The 18,567-acre Ames Plantation, owned and operated by Trustees of the Hobart Ames Foundation under provisions of the will of Julia C. Ames, is located in Fayette and Hardeman Counties. Serving as an agricultural experiment station within the University of Tennessee system, the Ames Plantation is the location of intensive research efforts focusing on agriculture and natural resource management. Each February the Ames Plantation serves as the site of the National Championship Field Trials for all-age bird dogs. First held in 1896, this field trial has been conducted annually at the Ames Plantation since 1915.
The Ames Plantation property contains over two hundred nineteenth-century historic sites. The manor house, an antebellum mansion constructed in 1847 as part of Cedar Grove Plantation, is the architectural centerpiece of the property. In 1901 Hobart Ames purchased the plantation, one of the region's largest, and turned it into his own private rural retreat. The manor house furnishings are early twentieth-century and appear much as they did when the Ames family departed in 1950.

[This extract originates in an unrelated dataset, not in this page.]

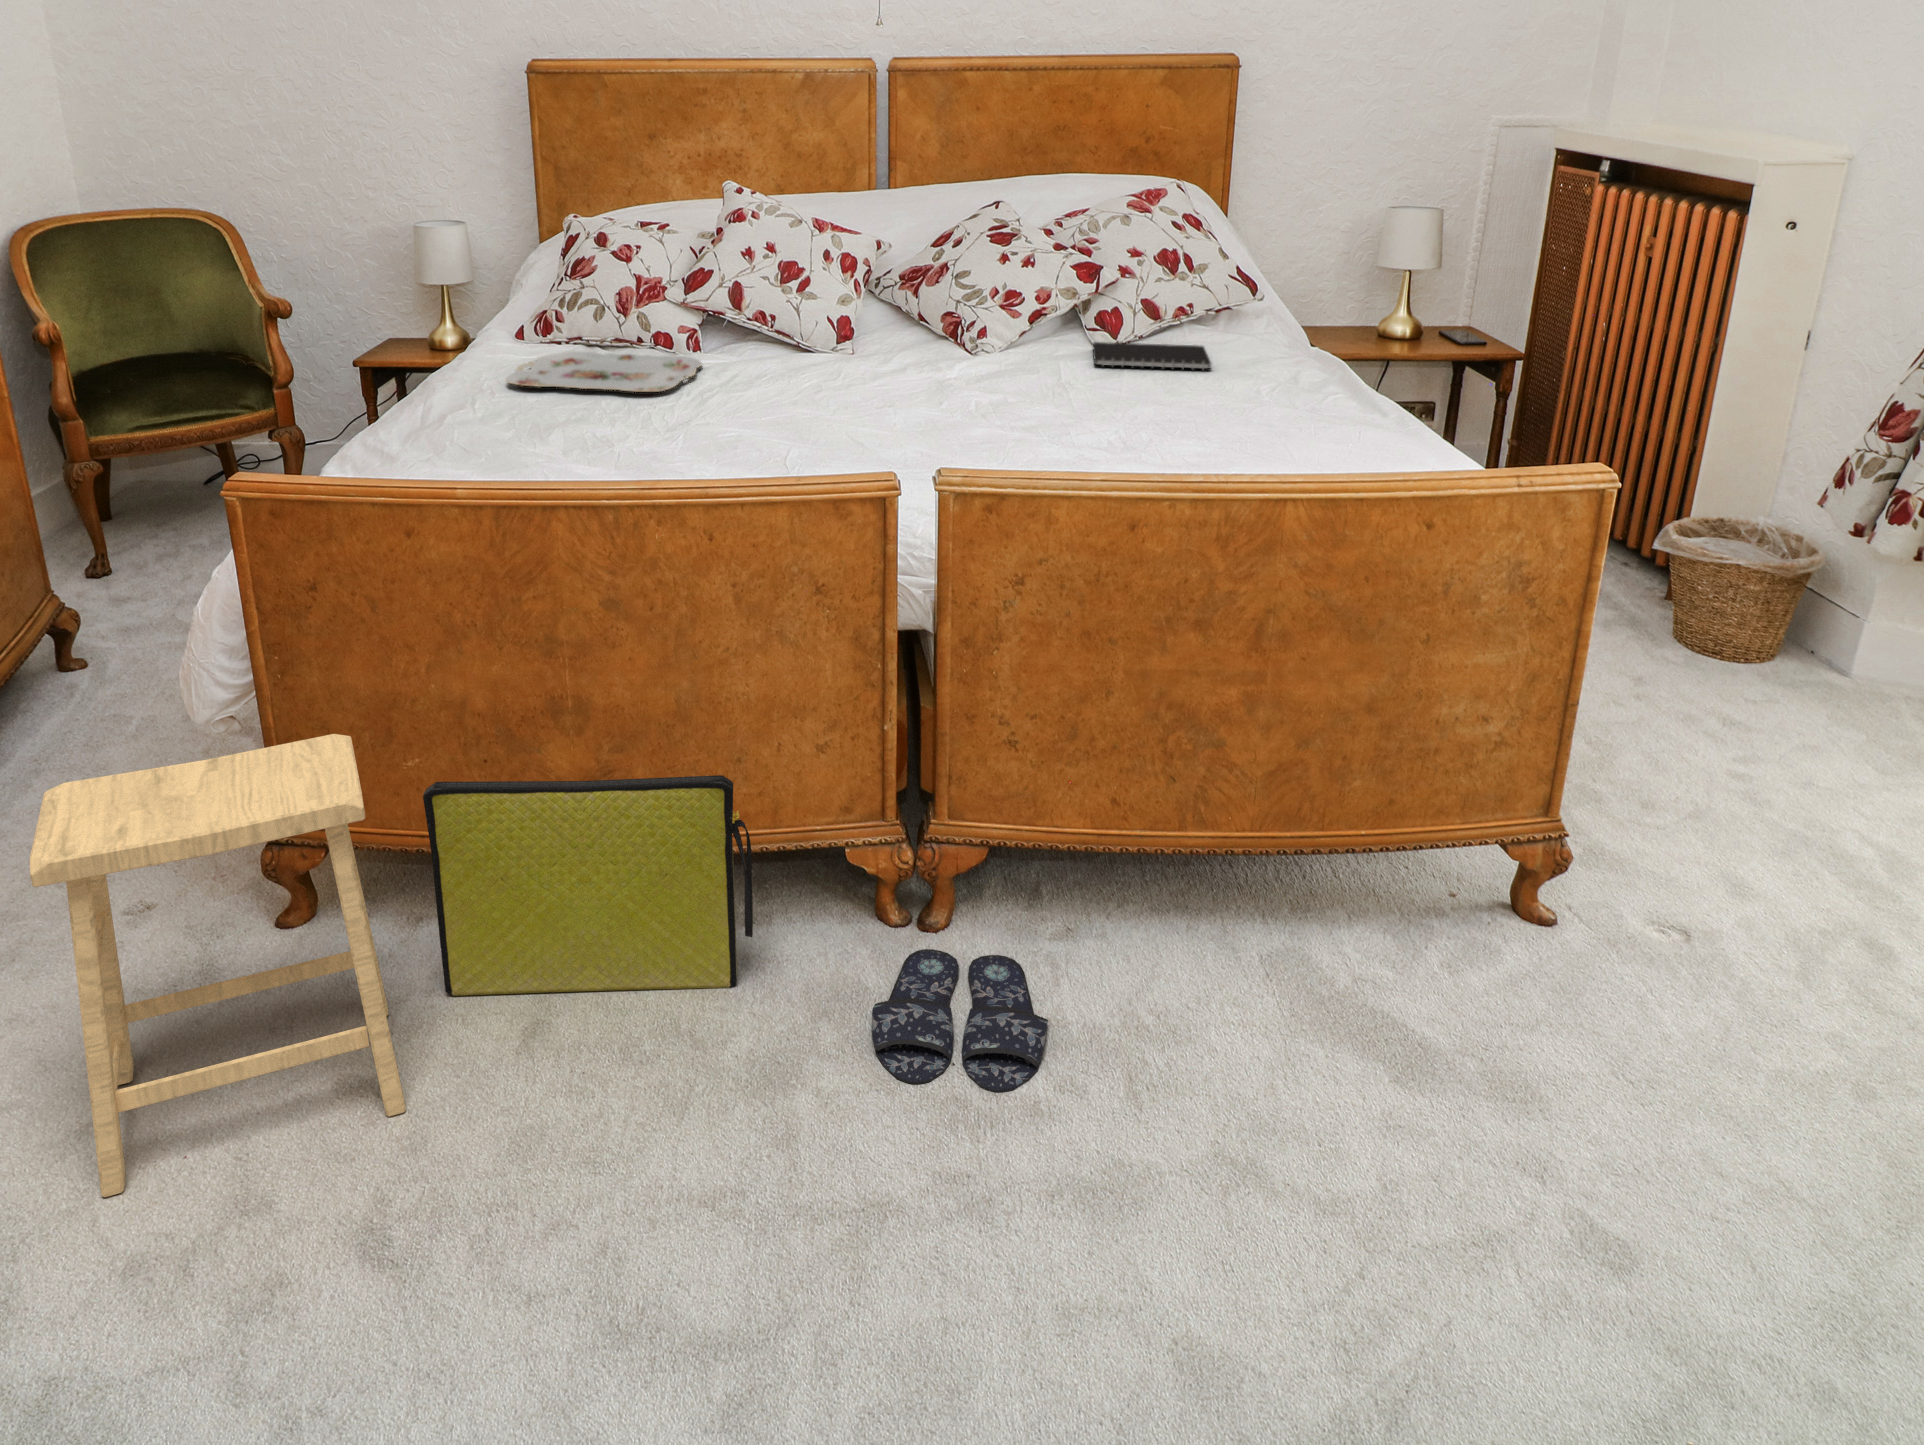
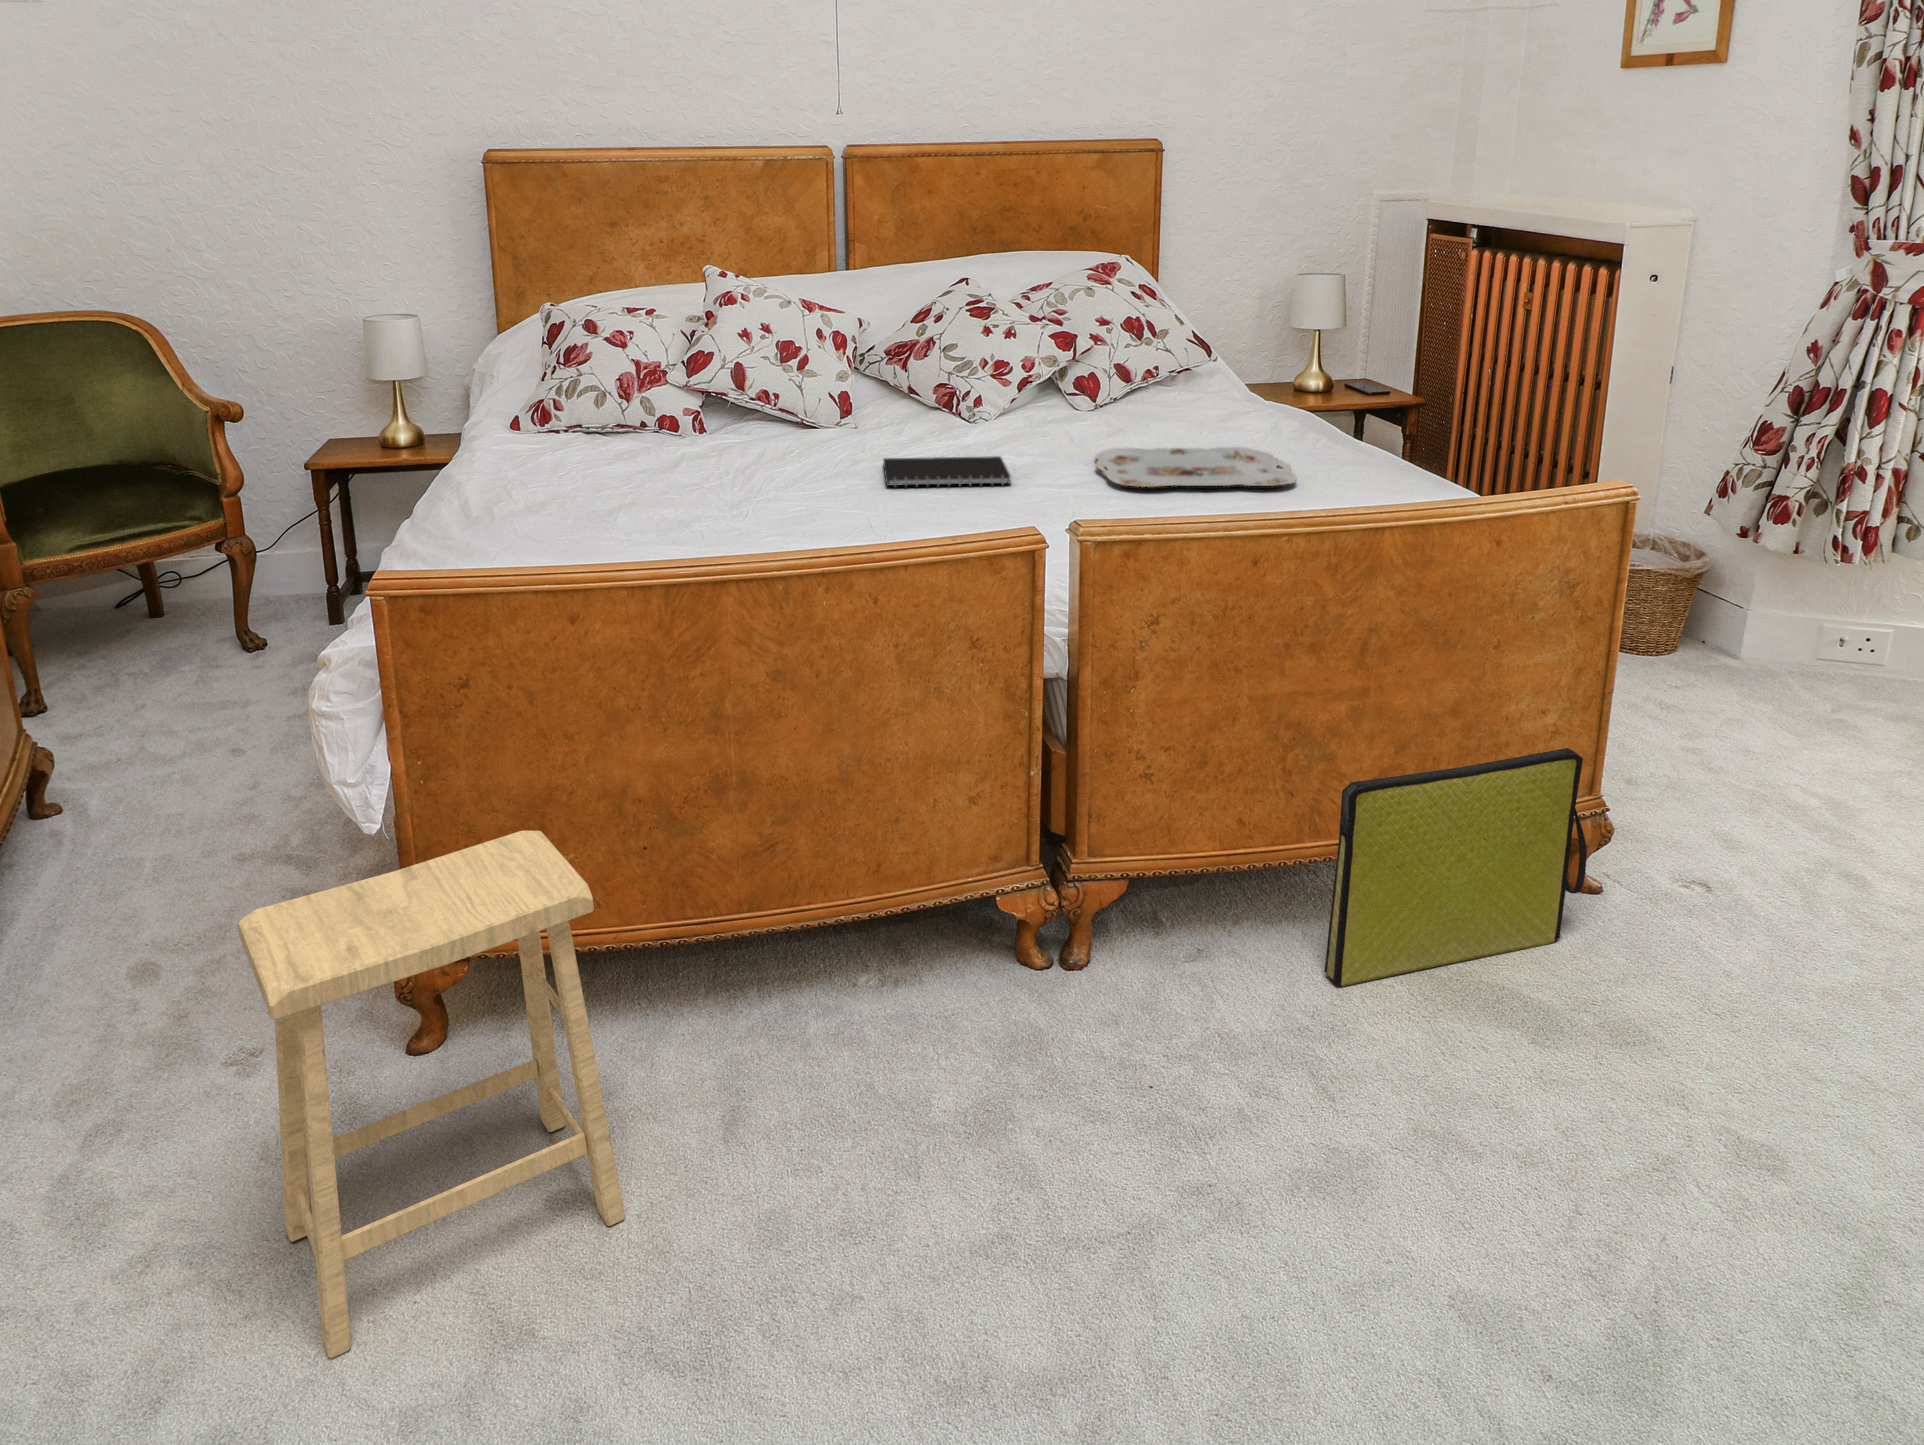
notebook: present [1093,342,1211,370] -> present [883,456,1010,486]
serving tray: present [506,351,702,392] -> present [1095,447,1297,487]
bag: present [423,775,753,996] -> present [1325,748,1587,987]
slippers: present [872,949,1048,1093] -> none [1052,986,1224,1116]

In addition, the Ames Plantation is home to a replica mid-nineteenth-century family farmstead typical of those that dotted the antebellum landscape. The “Farmstead” consists of restored and furnished log buildings and is utilized as a cultural resource education facility. Other historic sites of interest include the earliest marked burial site in Fayette County, dated January 7, 1827, and a restored one-room schoolhouse from 1900.